Ecuador exige sus dólares

El Gobierno de Ecuador ha hecho saber -en forma discreta, amistosa y diplomática, pero en todo caso no secreta- que le preocupa con lo que está sucediendo en el comercio bilateral con Venezuela. El problema es bien simple: como las divisas para efectos de pagar las importaciones venezolanas tienen que ser autorizadas por Cadivi, los exportadores ecuatorianos reciben su pago con demasiada tardanza. Para la próxima visita que el Presidente Chávez realizará a Quito, ese tema está ya colocado en la agenda de conversaciones. En realidad ese problema no es sólo un problema de Ecuador, sino que muchos paises latinoamericanos están en la misma situación. Cadivi no tiene un plazo para entregar las divisas, ni hay al respecto programación alguna. La entrega de las divisas se demora indefinidamente y sale posteriormente a borbotones. Los exportadores correspondientes, ecuatorianos en este caso, que no pueden soportar eternamente deudas de varios millones de dólares -conscientes además de que el problema no es una mala jugada de los importadores venezolanos– intentan, en la medida de sus posibilidades, de que el tema se coloque en la agenda de las conversaciones de alto nivel bilateral.

PIDEN COMPENSACIÓN

En el caso concreto de Ecuador, ese país vendió a Venezuela, en el año 2008, un total de 698 millones de dólares. Venezuela, a su vez, le vendió a Ecuador un volumen de mercancías que alcanzó en ese año a los 2.525 millones de dólares. Es decir, con lo que Venezuela cobra por las mercancías vendidas, perfectamente podría pagar las mercancías compradas y quedarse, incluso, con un cómodo remanente. Esa es la vía de solución que intenta negociar el Gobierno ecuatoriano: un mecanismo de compensación entre los bancos centrales, de modo que los saldos deudores se consoliden y se paguen periódicamente. Esa es una buena solución, pero no tiene nada de nueva. A nivel de ALADI existe el Convenio de Pagos Recíprocos, que es exactamente eso, un mecanismo de consolidación y compensación de pagos. Pero Venezuela no quiere que sus importadores operen bajo ese convenio, precisamente porque implica una facilitación del comercio, que potencia las compras en aquellos países en donde el convenio esté funcionando. La otra solución que inventaron, a nivel del ALBA, es la moneda virtual llamada sucre, en la cual parece que nadie deposita mucho entusiasmo. Ademas, si el sucre lo que pretende es evitar el uso del dólar, no es una herramienta que les guste mucho a los ecuatorianos, que precisamente tienen el dólar como moneda local.

EL MERCADO

El comercio con Ecuador implica un buen negocio para Venezuela, pero incluso los mejores mercados pueden perderse, si uno no respeta las prácticas universalmente establecidas en materia de pagos. Además, hay que tener en cuenta que hay otros países competidores al acecho. Vale la pena, en ese sentido, recordar que Colombia, que en el año 2008 sólo le vendió a Ecuador un total de 582 millones de dólares, aumentó esas ventas a 1.537 millones de dólares en el 2009, lo cual es un aumento de exportaciones difícil de exhibir por cualquier otro par de países de la región en su intercambio bilateral, máxime si se trata de dos países cuyas relaciones diplomáticas no han estado muy buenas en los ultimos años.

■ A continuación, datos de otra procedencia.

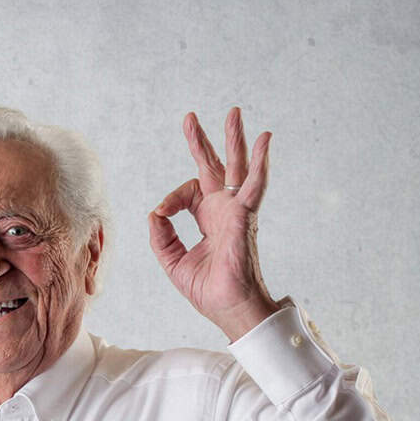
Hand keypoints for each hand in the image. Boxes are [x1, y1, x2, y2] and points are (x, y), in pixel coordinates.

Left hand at [148, 108, 278, 340]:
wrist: (229, 308)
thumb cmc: (208, 289)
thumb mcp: (173, 261)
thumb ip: (161, 236)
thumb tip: (154, 212)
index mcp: (208, 219)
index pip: (189, 193)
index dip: (171, 198)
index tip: (160, 212)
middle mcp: (224, 210)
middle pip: (215, 167)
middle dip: (203, 142)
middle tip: (190, 117)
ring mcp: (236, 210)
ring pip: (237, 167)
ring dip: (234, 140)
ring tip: (233, 113)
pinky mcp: (245, 216)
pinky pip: (255, 185)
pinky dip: (261, 162)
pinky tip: (266, 139)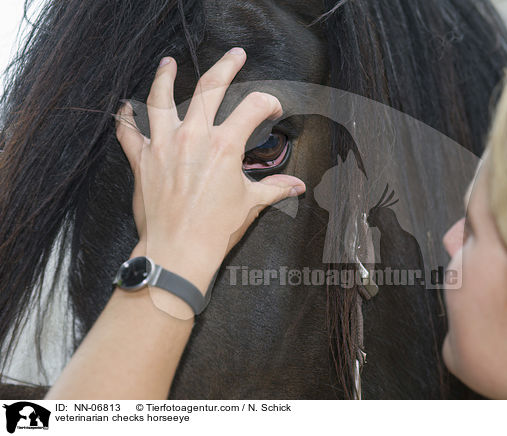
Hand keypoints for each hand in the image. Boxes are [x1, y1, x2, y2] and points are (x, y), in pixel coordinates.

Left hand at [115, 48, 305, 292]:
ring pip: (161, 99)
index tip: (271, 108)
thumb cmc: (215, 229)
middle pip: (210, 88)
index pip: (252, 107)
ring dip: (165, 77)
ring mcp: (163, 145)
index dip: (267, 103)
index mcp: (224, 146)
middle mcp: (193, 137)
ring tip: (168, 63)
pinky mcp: (142, 160)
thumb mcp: (250, 204)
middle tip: (235, 56)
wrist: (178, 251)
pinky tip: (126, 106)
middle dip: (226, 67)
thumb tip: (298, 186)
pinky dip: (126, 118)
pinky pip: (128, 132)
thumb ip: (274, 188)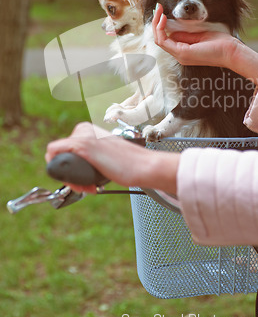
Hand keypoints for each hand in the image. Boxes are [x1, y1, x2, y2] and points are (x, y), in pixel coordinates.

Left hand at [45, 122, 178, 193]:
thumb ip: (95, 156)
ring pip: (57, 159)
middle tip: (87, 186)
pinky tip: (84, 185)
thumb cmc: (129, 164)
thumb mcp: (107, 154)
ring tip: (89, 187)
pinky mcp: (82, 145)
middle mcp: (83, 129)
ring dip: (70, 179)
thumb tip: (84, 167)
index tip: (84, 181)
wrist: (143, 166)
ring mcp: (82, 136)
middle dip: (70, 175)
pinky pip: (54, 157)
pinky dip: (65, 176)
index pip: (66, 150)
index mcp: (89, 129)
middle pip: (60, 155)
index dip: (71, 169)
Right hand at [152, 3, 238, 66]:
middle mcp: (179, 55)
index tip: (162, 11)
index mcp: (183, 51)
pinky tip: (163, 18)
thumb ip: (186, 33)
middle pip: (159, 39)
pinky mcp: (182, 53)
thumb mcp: (199, 34)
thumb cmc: (220, 43)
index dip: (160, 25)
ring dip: (156, 24)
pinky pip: (163, 41)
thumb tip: (173, 26)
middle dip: (156, 22)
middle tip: (157, 8)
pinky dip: (161, 29)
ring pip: (159, 40)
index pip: (165, 39)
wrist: (230, 51)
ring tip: (159, 11)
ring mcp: (180, 55)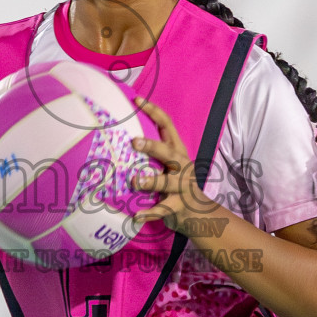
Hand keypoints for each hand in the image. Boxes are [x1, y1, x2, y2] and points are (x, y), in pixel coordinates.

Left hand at [130, 96, 216, 234]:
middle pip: (170, 153)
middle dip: (153, 147)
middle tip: (134, 142)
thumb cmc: (175, 185)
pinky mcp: (179, 206)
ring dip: (151, 181)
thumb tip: (119, 137)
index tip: (136, 101)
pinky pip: (163, 210)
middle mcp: (182, 166)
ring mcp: (182, 187)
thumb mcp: (168, 165)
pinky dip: (150, 213)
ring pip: (167, 183)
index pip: (168, 126)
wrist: (198, 215)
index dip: (154, 112)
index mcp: (178, 151)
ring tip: (134, 181)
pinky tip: (136, 216)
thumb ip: (151, 153)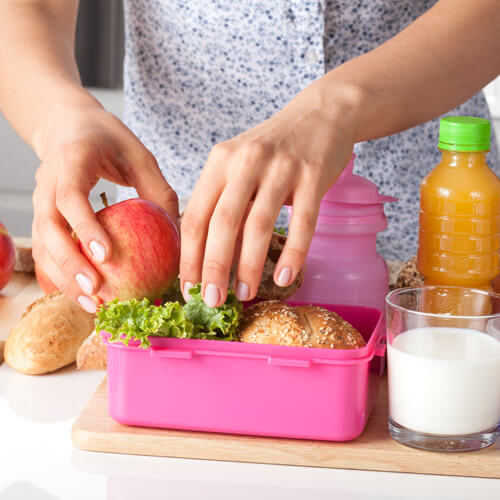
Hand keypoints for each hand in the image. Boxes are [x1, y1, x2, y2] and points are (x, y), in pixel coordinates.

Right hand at [32, 102, 177, 312]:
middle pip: (49, 228)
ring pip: (42, 244)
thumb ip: (158, 190)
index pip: (70, 196)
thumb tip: (178, 233)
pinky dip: (60, 274)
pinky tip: (82, 295)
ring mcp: (40, 200)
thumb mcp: (140, 156)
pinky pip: (46, 249)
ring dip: (64, 278)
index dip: (85, 227)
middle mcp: (47, 181)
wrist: (68, 126)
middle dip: (70, 264)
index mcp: (72, 159)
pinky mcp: (43, 216)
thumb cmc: (109, 140)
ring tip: (92, 305)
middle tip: (97, 292)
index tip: (105, 256)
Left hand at [180, 83, 357, 305]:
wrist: (319, 115)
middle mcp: (245, 163)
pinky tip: (283, 278)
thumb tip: (205, 256)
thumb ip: (222, 202)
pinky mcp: (313, 176)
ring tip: (244, 295)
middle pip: (222, 223)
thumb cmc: (272, 150)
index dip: (189, 256)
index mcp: (219, 162)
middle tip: (212, 301)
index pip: (195, 216)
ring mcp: (281, 168)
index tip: (188, 288)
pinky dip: (292, 254)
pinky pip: (302, 223)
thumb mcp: (237, 165)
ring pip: (259, 225)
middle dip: (214, 268)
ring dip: (249, 266)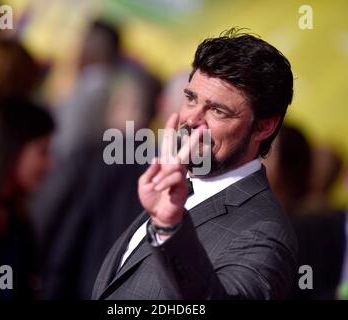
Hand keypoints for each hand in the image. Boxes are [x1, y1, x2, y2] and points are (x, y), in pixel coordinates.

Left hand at [138, 113, 205, 227]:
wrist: (158, 216)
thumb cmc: (152, 198)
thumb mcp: (144, 183)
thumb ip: (150, 170)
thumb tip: (156, 158)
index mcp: (164, 163)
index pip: (169, 143)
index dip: (171, 129)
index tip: (175, 115)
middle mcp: (174, 167)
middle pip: (185, 149)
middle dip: (193, 138)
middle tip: (203, 126)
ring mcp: (179, 176)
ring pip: (180, 164)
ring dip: (165, 175)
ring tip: (156, 186)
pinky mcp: (182, 186)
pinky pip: (174, 178)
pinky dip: (164, 182)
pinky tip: (158, 189)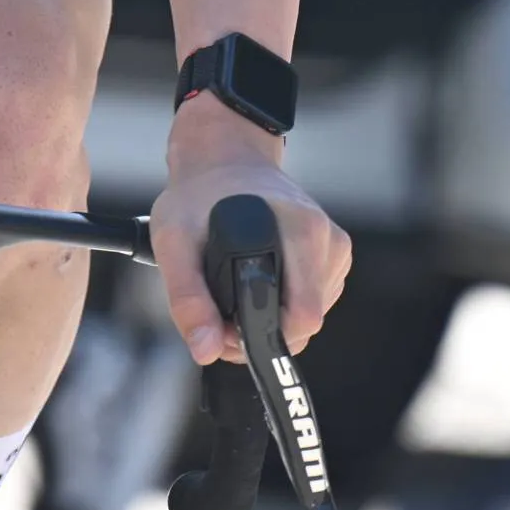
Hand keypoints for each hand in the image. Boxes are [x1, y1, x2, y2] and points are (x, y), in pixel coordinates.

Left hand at [152, 103, 349, 363]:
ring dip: (272, 317)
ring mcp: (335, 246)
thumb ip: (188, 298)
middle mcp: (327, 238)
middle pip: (305, 323)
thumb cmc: (198, 197)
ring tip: (234, 287)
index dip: (260, 335)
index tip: (225, 323)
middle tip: (220, 310)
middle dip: (263, 330)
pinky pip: (313, 302)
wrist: (223, 159)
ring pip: (310, 317)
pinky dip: (284, 303)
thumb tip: (206, 351)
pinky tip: (257, 280)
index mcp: (301, 231)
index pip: (302, 317)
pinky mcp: (334, 253)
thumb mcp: (174, 241)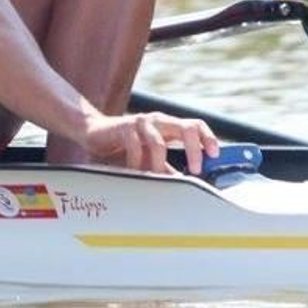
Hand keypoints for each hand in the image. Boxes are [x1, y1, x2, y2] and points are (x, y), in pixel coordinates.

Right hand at [83, 111, 218, 174]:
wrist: (93, 132)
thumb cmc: (124, 147)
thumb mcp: (151, 159)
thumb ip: (168, 169)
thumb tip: (188, 186)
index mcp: (169, 127)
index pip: (195, 126)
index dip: (209, 138)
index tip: (215, 155)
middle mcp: (159, 121)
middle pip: (187, 127)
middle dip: (194, 149)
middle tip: (195, 170)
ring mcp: (141, 122)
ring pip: (160, 143)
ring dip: (159, 165)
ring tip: (156, 178)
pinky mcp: (124, 127)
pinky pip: (135, 147)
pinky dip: (137, 163)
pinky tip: (133, 172)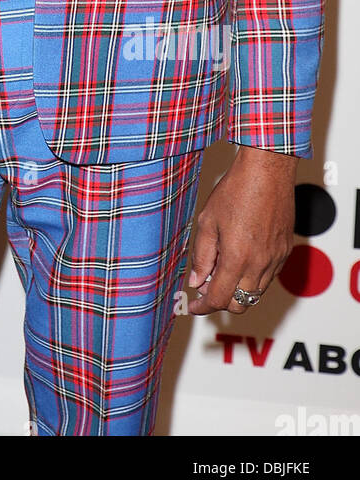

En el 2008 Venezuela le vendió a Ecuador, 2.525 millones de dólares en mercancías básicamente del mundo petrolero, pero esas ventas bajaron a menos de la mitad, a 1.020 millones de dólares en el 2009. Las ventas venezolanas no son exactamente crudo, que eso tienen en abundancia los propios ecuatorianos, pero si derivados, tales como el diesel, nafta, úrea y coque. No es fácil encontrar en América del Sur otro país con el cual Venezuela tenga un comercio petrolero de un volumen tan elevado. A su vez, Ecuador vende a Venezuela vehículos, pescados, atunes, aceites comestibles y textiles, fundamentalmente, y la inmensa mayoría de esos bienes son producidos y exportados por empresarios privados, que quieren, al cabo de un tiempo prudencial, que se les cancele el importe correspondiente a las ventas realizadas. El Gobierno ecuatoriano, por muy amigo que sea del Gobierno venezolano, no puede en todo caso, dejar de apoyar el justo reclamo de sus compatriotas. Para este sencillo y eterno problema, tiene que encontrar solución el Presidente Chávez antes de su llegada a Ecuador.